Input for this task

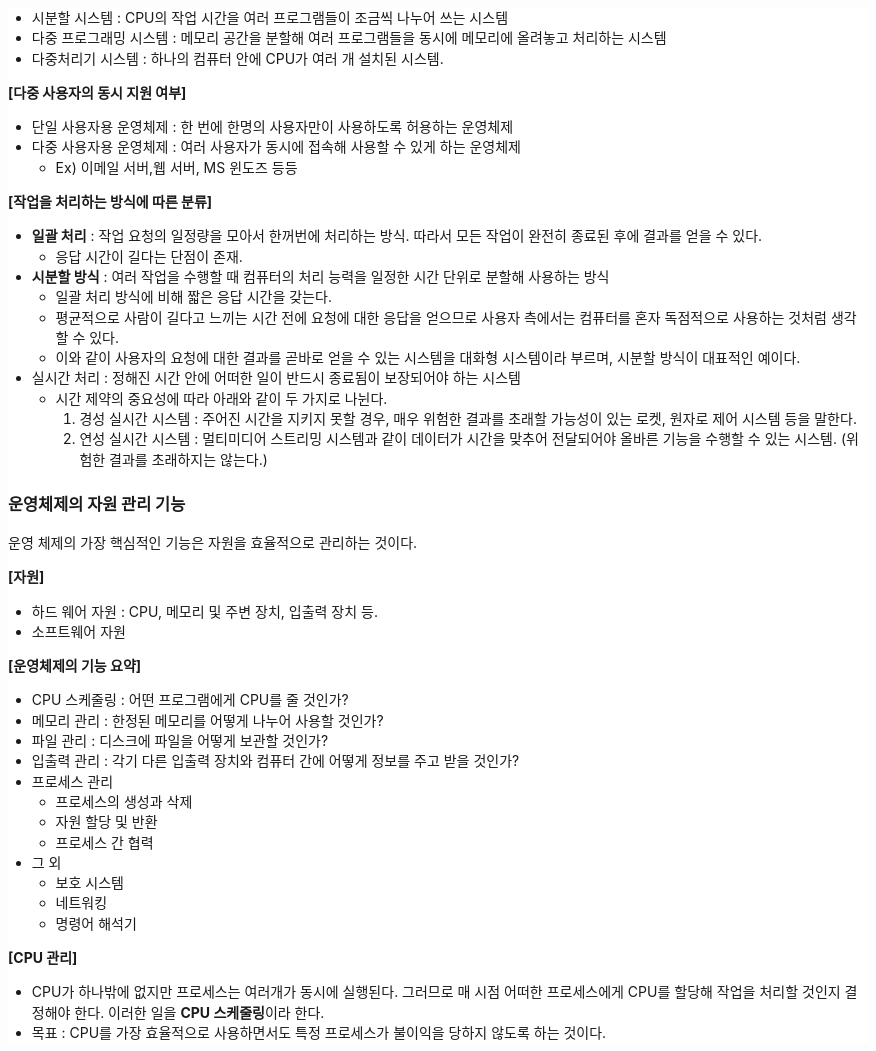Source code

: - 시분할 시스템 : CPU의 작업 시간을 여러 프로그램들이 조금씩 나누어 쓰는 시스템
- 다중 프로그래밍 시스템 : 메모리 공간을 분할해 여러 프로그램들을 동시에 메모리에 올려놓고 처리하는 시스템
- 다중처리기 시스템 : 하나의 컴퓨터 안에 CPU가 여러 개 설치된 시스템.



**[다중 사용자의 동시 지원 여부]**

- 단일 사용자용 운영체제 : 한 번에 한명의 사용자만이 사용하도록 허용하는 운영체제
- 다중 사용자용 운영체제 : 여러 사용자가 동시에 접속해 사용할 수 있게 하는 운영체제
  - Ex) 이메일 서버,웹 서버, MS 윈도즈 등등



**[작업을 처리하는 방식에 따른 분류]**

- **일괄 처리** : 작업 요청의 일정량을 모아서 한꺼번에 처리하는 방식. 따라서 모든 작업이 완전히 종료된 후에 결과를 얻을 수 있다.
  - 응답 시간이 길다는 단점이 존재.
- **시분할 방식** : 여러 작업을 수행할 때 컴퓨터의 처리 능력을 일정한 시간 단위로 분할해 사용하는 방식
  - 일괄 처리 방식에 비해 짧은 응답 시간을 갖는다. 
  - 평균적으로 사람이 길다고 느끼는 시간 전에 요청에 대한 응답을 얻으므로 사용자 측에서는 컴퓨터를 혼자 독점적으로 사용하는 것처럼 생각할 수 있다.
  - 이와 같이 사용자의 요청에 대한 결과를 곧바로 얻을 수 있는 시스템을 대화형 시스템이라 부르며, 시분할 방식이 대표적인 예이다.
- 실시간 처리 : 정해진 시간 안에 어떠한 일이 반드시 종료됨이 보장되어야 하는 시스템
  - 시간 제약의 중요성에 따라 아래와 같이 두 가지로 나뉜다.
    1. 경성 실시간 시스템 : 주어진 시간을 지키지 못할 경우, 매우 위험한 결과를 초래할 가능성이 있는 로켓, 원자로 제어 시스템 등을 말한다.
    2. 연성 실시간 시스템 : 멀티미디어 스트리밍 시스템과 같이 데이터가 시간을 맞추어 전달되어야 올바른 기능을 수행할 수 있는 시스템. (위험한 결과를 초래하지는 않는다.)



### 운영체제의 자원 관리 기능

운영 체제의 가장 핵심적인 기능은 자원을 효율적으로 관리하는 것이다. 

**[자원]**

- 하드 웨어 자원 : CPU, 메모리 및 주변 장치, 입출력 장치 등.
- 소프트웨어 자원



**[운영체제의 기능 요약]**

- CPU 스케줄링 : 어떤 프로그램에게 CPU를 줄 것인가?
- 메모리 관리 : 한정된 메모리를 어떻게 나누어 사용할 것인가?
- 파일 관리 : 디스크에 파일을 어떻게 보관할 것인가?
- 입출력 관리 : 각기 다른 입출력 장치와 컴퓨터 간에 어떻게 정보를 주고 받을 것인가?
- 프로세스 관리
  - 프로세스의 생성과 삭제
  - 자원 할당 및 반환
  - 프로세스 간 협력
- 그 외
  - 보호 시스템
  - 네트워킹
  - 명령어 해석기



**[CPU 관리]**

- CPU가 하나밖에 없지만 프로세스는 여러개가 동시에 실행된다. 그러므로 매 시점 어떠한 프로세스에게 CPU를 할당해 작업을 처리할 것인지 결정해야 한다. 이러한 일을 **CPU 스케줄링**이라 한다. 
- 목표 : CPU를 가장 효율적으로 사용하면서도 특정 프로세스가 불이익을 당하지 않도록 하는 것이다.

Your goal
If a line in the records contains the word "사용하는", copy it.

Exercise output
- **시분할 방식** : 여러 작업을 수행할 때 컴퓨터의 처리 능력을 일정한 시간 단위로 분할해 사용하는 방식
  - 평균적으로 사람이 길다고 느끼는 시간 전에 요청에 대한 응답을 얻으므로 사용자 측에서는 컴퓨터를 혼자 독점적으로 사용하는 것처럼 생각할 수 있다.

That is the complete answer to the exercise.